No licence for X-ray units at many government hospitals

X-ray units at several government hospitals are operating without the mandatory licence/registration from the Atomic Energy Regulatory Board (AERB).

Published: 19th December 2018 01:51 AM  |   Last Updated: 19th December 2018 03:12 AM   |  A+A-

Express News Service

THIRUVANANTHAPURAM: It is one news that could add to the frustration of patients. X-ray units at several government hospitals are operating without the mandatory licence/registration from the Atomic Energy Regulatory Board (AERB).

It was in the action-taken report submitted to the Assembly  Committee on Public Accounts that the Health Department acknowledged “most hospitals under it are functioning without licence/registration from AERB and not even a site approval certificate from Directorate of Radiation Safety (DRS)-Kerala.” 

Which is “highly illegal and may be viewed seriously in radiation safety point of view.” Committee chairman V D Satheesan said:  “This is something serious. Though the department informed us that many changes have happened, we didn’t find them foolproof. Thus we decided to mention it in our report.”

“Let us see if a periodical observation is possible on the matter,” he added. As per Rule 3 of Atomic Energy (Radiation Protection) Rules 2004, licence/registration is mandatory for the operation of all radiation-generating units including X-ray units.

Government’s version

The absence of licence/registration might be a case of laxity from those concerned in ensuring timely updating of data at the AERB’s e-Licensing system (e-LORA). The X-ray units at government hospitals are operating as per AERB guidelines and the safety of patients, as well as the technicians, are not at stake.

At another instance, the report states that while private and cooperative institutions are coming under the purview of penal action including fine, penalty, power disconnection and provisional closure, the relevant government order spares state-run institutions. 

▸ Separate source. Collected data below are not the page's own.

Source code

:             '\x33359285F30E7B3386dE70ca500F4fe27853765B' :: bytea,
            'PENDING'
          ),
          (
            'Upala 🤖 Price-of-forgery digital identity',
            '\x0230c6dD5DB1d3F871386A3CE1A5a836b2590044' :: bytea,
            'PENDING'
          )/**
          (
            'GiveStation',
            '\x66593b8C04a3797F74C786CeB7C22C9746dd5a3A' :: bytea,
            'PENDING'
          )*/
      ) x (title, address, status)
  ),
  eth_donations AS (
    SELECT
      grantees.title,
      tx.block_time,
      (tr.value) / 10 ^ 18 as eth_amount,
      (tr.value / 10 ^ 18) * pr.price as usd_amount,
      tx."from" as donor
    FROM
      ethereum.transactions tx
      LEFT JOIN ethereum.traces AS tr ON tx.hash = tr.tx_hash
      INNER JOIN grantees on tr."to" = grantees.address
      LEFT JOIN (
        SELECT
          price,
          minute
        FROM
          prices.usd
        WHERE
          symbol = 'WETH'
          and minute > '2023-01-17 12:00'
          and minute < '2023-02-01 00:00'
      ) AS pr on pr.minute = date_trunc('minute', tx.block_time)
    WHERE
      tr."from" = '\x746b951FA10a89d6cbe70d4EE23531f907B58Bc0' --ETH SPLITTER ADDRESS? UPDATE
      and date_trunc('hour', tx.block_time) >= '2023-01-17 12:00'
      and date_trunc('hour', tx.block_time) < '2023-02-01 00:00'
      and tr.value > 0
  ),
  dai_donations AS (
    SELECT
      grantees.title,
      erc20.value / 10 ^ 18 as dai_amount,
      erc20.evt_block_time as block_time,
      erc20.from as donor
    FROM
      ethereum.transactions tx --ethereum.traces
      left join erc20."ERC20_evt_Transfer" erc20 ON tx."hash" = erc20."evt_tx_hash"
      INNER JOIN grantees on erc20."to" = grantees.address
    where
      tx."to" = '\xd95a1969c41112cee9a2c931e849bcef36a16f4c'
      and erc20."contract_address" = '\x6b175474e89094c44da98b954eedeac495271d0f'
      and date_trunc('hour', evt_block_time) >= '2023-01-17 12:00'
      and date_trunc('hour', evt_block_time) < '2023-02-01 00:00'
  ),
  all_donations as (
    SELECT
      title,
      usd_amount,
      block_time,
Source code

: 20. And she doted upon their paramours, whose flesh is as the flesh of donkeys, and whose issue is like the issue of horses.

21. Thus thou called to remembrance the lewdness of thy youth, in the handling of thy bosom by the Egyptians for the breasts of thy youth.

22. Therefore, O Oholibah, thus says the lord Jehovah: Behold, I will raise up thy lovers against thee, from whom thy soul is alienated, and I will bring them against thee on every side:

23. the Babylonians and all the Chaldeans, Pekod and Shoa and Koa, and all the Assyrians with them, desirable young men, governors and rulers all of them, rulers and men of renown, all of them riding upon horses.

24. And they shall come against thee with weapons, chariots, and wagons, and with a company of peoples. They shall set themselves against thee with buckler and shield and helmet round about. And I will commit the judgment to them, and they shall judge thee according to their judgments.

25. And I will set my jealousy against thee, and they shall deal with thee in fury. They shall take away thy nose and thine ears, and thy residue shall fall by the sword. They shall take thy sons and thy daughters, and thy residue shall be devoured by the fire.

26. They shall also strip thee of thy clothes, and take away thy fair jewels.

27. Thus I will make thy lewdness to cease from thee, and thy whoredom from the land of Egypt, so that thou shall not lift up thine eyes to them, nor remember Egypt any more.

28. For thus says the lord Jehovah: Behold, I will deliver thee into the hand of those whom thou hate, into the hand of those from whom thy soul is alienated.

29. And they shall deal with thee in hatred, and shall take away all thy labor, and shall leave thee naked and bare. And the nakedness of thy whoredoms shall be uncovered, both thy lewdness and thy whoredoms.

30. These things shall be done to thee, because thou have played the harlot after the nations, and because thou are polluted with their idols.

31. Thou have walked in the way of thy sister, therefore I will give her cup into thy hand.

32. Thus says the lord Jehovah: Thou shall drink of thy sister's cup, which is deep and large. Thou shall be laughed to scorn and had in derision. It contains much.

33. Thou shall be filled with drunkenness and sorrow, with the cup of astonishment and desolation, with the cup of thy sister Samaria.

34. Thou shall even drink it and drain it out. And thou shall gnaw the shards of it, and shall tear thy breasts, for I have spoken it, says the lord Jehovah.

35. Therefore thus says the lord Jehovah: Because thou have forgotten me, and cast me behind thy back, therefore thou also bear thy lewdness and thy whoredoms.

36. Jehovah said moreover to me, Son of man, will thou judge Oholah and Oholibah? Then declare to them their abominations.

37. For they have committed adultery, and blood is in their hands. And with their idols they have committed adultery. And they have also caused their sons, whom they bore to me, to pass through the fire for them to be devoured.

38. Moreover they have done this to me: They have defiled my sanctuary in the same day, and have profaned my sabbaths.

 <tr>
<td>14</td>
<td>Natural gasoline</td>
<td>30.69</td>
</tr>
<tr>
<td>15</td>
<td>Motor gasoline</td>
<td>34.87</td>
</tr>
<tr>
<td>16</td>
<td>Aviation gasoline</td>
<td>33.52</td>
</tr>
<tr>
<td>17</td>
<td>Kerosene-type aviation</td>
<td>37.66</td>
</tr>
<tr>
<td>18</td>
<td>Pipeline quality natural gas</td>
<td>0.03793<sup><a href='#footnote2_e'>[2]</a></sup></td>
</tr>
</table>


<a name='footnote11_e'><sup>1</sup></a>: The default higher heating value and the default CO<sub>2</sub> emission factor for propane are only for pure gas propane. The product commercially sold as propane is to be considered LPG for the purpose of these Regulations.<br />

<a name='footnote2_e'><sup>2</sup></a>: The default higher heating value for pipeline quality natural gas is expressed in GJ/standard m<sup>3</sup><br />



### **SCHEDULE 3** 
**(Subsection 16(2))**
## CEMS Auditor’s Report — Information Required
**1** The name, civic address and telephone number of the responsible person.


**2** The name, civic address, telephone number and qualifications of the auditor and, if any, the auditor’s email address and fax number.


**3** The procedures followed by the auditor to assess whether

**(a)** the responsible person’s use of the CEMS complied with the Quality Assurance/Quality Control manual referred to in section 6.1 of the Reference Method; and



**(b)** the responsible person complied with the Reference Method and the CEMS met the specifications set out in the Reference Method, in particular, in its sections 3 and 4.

This has naturally fuelled the negligence of hospital authorities.  Indian Radiological and Imaging Association state president Dr Mohanan K said: “It’s a reality the technicians manning the X-ray units weren’t being provided with the Thermo Luminescence Dosimeter (TLD) film badges, that indicates levels of exposure to radiation.”  

According to him, the absence of the same might increase the chances of patients and technicians being exposed to more than permissible radiation levels. Meanwhile, Kerala Government Medical Officers Association (KGMOA) president Dr A K Rauf said the X-ray diagnosis at the government sector itself is flawed as radiologists and radiotherapists are considered the same. According to him, though the two are different specialities, the Special Rules 2010 considered it as the same and mutual transfers are being made.